Os autores do primeiro Atlas de Variação em Saúde no SNS defenderam esta segunda-feira que o estudo pretende “lançar pistas” para investigação e medidas para reduzir desigualdades e não aferir a qualidade da prestação de cuidados nos diferentes distritos.
O projeto de investigação, que será apresentado na terça-feira, em Lisboa, foi coordenado pelo Laboratório Colaborativo Value for Health CoLAB em colaboração com a Escola Nacional de Saúde Pública da Universidade Nova de Lisboa (ENSP-Nova).

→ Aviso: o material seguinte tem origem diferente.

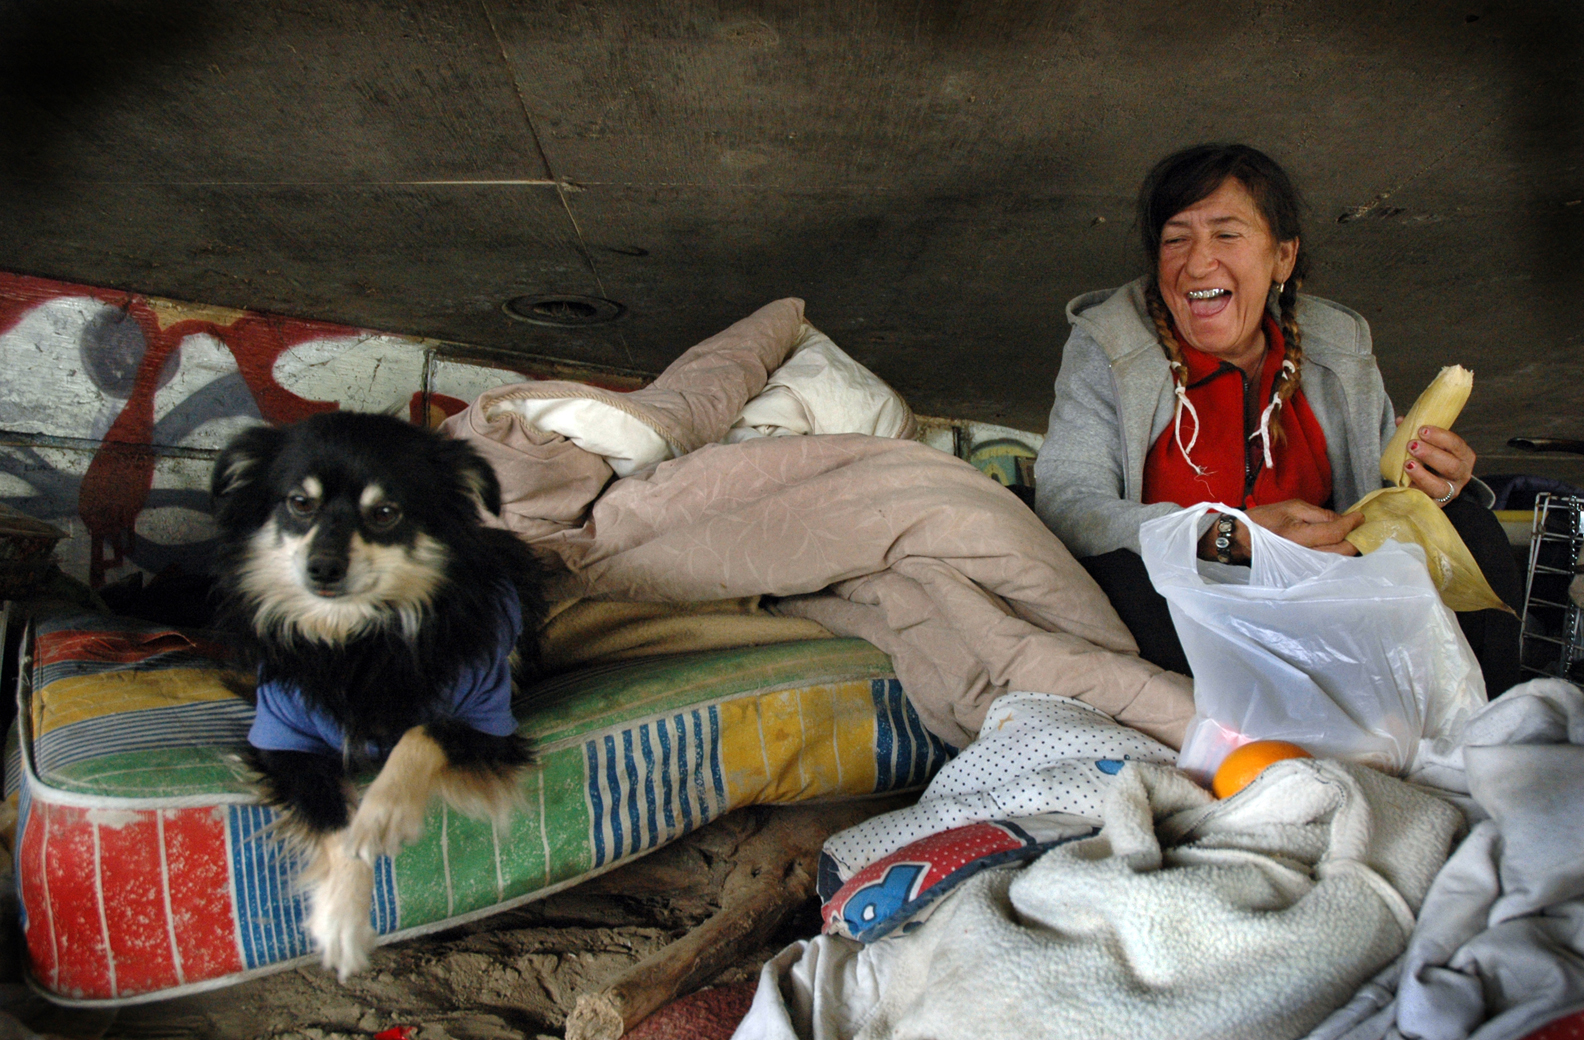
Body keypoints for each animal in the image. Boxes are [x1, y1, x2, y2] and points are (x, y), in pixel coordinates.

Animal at [210, 408, 548, 975]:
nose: (323, 568)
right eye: (299, 503)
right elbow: (334, 819)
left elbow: (425, 731)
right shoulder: (282, 740)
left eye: (386, 513)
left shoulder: (491, 722)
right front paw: (340, 918)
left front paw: (384, 814)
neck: (357, 638)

Os autores demonstram a existência de variação geográfica num conjunto de indicadores relacionados com internamentos e procedimentos hospitalares entre os 18 distritos do continente, apresentando 21 mapas com doenças associadas a um elevado esforço em número de procedimentos e despesa para o Serviço Nacional de Saúde.
Em declarações à agência Lusa, a diretora da ENSP-Nova, Sónia Dias, adiantou que o aumento da doença crónica e o envelhecimento da população estão a colocar “uma enorme pressão nos sistemas de saúde de todo o mundo e o português não é exceção”, destacando a importância deste documento para “lançar pistas” para futuras investigações.
“São estudos como este que nos permitem proporcionar, na verdade, uma evidência para apoiar políticas e intervenções que permitam um cuidado mais justo e eficaz a todos os cidadãos e que, pelo contrário, não seja exatamente pela área de residência que vão ter maiores desigualdades”, defendeu.
Atlas revela que saúde dos portugueses varia consoante os distritos onde vivem
Para Sónia Dias, “será muito interessante” avançar com uma investigação que permita “compreender mais” as causas das variações encontradas entre distritos e uma investigação mais direcionada para a organização dos cuidados de saúde baseada nas diferentes necessidades e especificidades das regiões.
Para o cirurgião cardiotorácico, José Fragata, este documento reveste-se de “uma importância muito grande”, porque “marca verdadeiramente” abrir os dados oficiais sobre saúde para “ajudar os decisores de saúde a fazer diagnósticos e depois, desejavelmente, implementar medidas de correção”.
Para José Fragata, é preciso investigar os fatores que levam a que existam, por exemplo, tantas diferenças entre as regiões do país nas taxas de cesarianas, nas complicações da diabetes ou nas taxas de substituições de prótese da anca, para tomar decisões, sublinhando que o atlas visa chamar a atenção para os resultados que dependem “da boa ou má utilização de recursos”.
“Nós vemos muitas vezes agentes políticos ao mais alto nível dizerem que o Serviço Nacional de Saúde está melhor, porque se fizeram mais cirurgias, mais consultas, mas essa métrica do volume está ultrapassada. Eu não sei se fazer demais é aquilo que é preciso. Provavelmente fazer mais adequado é aquilo que será mais recomendável”, adiantou, rematando que “este mapa mostra que, independentemente de se fazer demais, como dizem, há sítios onde se está a fazer de menos”.
No seu entender, esses recursos que são gastos em excesso num lado deviam ser utilizados nas zonas mais desfavorecidas, “a bem da equidade na prestação de cuidados de saúde, que é absolutamente fundamental”.
“Eu acho que no momento em que está a haver um esforço muito sério para melhorar o Serviço Nacional de Saúde, e de uma forma absolutamente incontornável a sua evolução para um sistema nacional de saúde, olhando a saúde como um todo, eu penso que este atlas de variação geográfica de saúde vai dar em Portugal o contributo que deu nos outros países onde foi feito”, declarou.
José Fragata sublinhou ainda que o estudo é “um contributo muito sério, não tem nada de política, nem de acusação, não é um ranking de qualidade, mas é verdadeiramente uma forma de levantar perguntas e causar desassossego”.
“Levantar perguntas que nos desinquietam a todos e pensar, porque é que um primo nosso que viva no extremo Trás-os-Montes há de ter resultados em saúde para várias doenças muito diferentes de um primo nosso que viva no litoral, no Porto ou em Lisboa ou noutro sítio. Eu acho que essa informação é importante exatamente para a alocação de recursos”, um papel que cabe ao Estado.
A diretora executiva do Value for Health CoLAB, Ana Rita Londral, acrescentou, por seu turno, que estes dados vão estar disponíveis a todos os cidadãos para poderem participar na discussão dos resultados da investigação.